Jeremy Clarkson’s social media network, founded alongside fellow Grand Tour presenters Richard Hammond and James May, has lost £12.5m in its first two years.

Clarkson and co set up ‘DriveTribe’ to considerable fan-fare in November 2016 but new accounts filed this week show the company lost £4.2m in its first year and £8.3m in its second. 

‘DriveTribe’ is a kind of Twitter for petrol heads where users set up ‘tribes’ to follow posts and videos. On the website homepage it reads: ‘The digital home for all the motoring under the sun.’  

Amazon’s The Grand Tour presenters James May, Jeremy Clarson and Richard Hammond

The three Grand Tour presenters all pumped their own money in to the project and post on it almost daily. 

Each of the three have their own tribes in which they are ‘tribe leaders’. Clarkson boasts nearly 900,000 fellow tribe members under his rule. His strap line reads: ‘My tribe, my rules.’ 

Papers filed at Companies House blamed losses on ‘administrative costs’ mostly. DriveTribe has the backing of several high profile investors including 21st Century Fox. 

A director’s report from the company stated that they were expecting research and development tax credits and forecasts ‘assumed’ that revenues would grow steadily throughout 2018 and 2019.   

A grab of Jeremy Clarkson's DriveTribe social media site for petrol heads

A grab of Jeremy Clarkson’s DriveTribe social media site for petrol heads

The news comes after Clarkson laughed off reports that The Grand Tour hadn’t been commissioned for a fourth series. 

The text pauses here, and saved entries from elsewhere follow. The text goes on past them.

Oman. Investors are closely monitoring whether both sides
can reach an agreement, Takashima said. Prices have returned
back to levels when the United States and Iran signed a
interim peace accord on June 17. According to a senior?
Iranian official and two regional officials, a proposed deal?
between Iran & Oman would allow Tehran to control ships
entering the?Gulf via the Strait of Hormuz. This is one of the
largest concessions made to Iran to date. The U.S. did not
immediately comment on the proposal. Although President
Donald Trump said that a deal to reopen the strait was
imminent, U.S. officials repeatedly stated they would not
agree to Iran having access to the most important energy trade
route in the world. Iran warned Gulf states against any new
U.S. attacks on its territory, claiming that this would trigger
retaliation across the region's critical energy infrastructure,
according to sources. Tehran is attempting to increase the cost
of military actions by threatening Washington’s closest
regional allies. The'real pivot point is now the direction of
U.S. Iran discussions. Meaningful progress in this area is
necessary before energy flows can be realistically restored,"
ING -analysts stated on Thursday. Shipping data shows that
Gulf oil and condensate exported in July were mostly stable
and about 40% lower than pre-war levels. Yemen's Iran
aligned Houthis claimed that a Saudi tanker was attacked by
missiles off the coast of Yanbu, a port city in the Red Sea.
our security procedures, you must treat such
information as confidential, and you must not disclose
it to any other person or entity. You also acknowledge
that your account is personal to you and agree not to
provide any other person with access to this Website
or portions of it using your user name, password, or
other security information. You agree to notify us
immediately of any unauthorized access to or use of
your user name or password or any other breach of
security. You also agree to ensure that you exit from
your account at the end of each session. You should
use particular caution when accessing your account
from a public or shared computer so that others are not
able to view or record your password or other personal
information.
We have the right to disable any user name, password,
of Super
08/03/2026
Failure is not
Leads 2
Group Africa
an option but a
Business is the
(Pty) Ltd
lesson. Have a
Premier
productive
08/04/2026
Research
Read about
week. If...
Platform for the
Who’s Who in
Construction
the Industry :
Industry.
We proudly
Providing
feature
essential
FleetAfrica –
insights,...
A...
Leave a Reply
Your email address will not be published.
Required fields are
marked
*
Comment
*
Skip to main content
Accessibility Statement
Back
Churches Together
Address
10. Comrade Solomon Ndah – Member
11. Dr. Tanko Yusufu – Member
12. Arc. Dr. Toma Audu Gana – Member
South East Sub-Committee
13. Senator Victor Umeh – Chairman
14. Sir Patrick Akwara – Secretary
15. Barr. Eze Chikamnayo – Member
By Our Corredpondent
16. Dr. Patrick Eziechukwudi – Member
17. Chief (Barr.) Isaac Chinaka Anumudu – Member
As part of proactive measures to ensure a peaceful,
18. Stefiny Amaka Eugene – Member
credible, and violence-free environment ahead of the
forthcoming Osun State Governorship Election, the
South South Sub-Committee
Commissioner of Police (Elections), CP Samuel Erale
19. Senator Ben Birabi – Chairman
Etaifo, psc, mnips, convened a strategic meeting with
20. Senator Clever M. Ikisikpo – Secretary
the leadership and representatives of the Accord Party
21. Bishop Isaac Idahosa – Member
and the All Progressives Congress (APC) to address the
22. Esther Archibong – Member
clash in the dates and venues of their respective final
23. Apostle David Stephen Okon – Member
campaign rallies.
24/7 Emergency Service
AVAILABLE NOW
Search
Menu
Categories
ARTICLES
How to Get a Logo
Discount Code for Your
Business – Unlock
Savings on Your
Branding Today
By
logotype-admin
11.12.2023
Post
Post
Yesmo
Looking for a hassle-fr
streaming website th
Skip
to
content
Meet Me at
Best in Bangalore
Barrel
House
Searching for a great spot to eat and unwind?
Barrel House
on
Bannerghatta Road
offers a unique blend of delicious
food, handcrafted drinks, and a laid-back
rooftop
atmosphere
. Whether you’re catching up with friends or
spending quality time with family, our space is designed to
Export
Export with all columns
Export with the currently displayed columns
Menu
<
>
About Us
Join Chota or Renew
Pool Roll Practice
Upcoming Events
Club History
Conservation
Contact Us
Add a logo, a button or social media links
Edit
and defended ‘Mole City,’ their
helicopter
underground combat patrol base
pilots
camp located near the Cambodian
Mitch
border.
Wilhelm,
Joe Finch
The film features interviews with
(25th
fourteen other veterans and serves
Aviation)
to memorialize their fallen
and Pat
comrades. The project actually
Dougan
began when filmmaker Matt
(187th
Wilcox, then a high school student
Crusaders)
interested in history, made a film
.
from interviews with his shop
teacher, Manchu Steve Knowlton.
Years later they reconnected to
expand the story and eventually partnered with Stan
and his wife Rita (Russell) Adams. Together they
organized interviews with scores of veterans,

Reports emerged in March that the show, one of Amazon’s flagships, would stop after its third season – due to air later this year. 

Clarkson tweeted to his followers that it was ‘hilarious that you believe’ rumours the show would be discontinuing, later branding reports ‘horse****’.   

He and his former Top Gear co-hosts Richard Hammond and James May reunited to partner with US retail giant Amazon to launch the programme in 2015.  

A three-series deal was signed and The Grand Tour first launched on Amazon’s Prime video platform in November 2016. 

DriveTribe has been contacted for comment.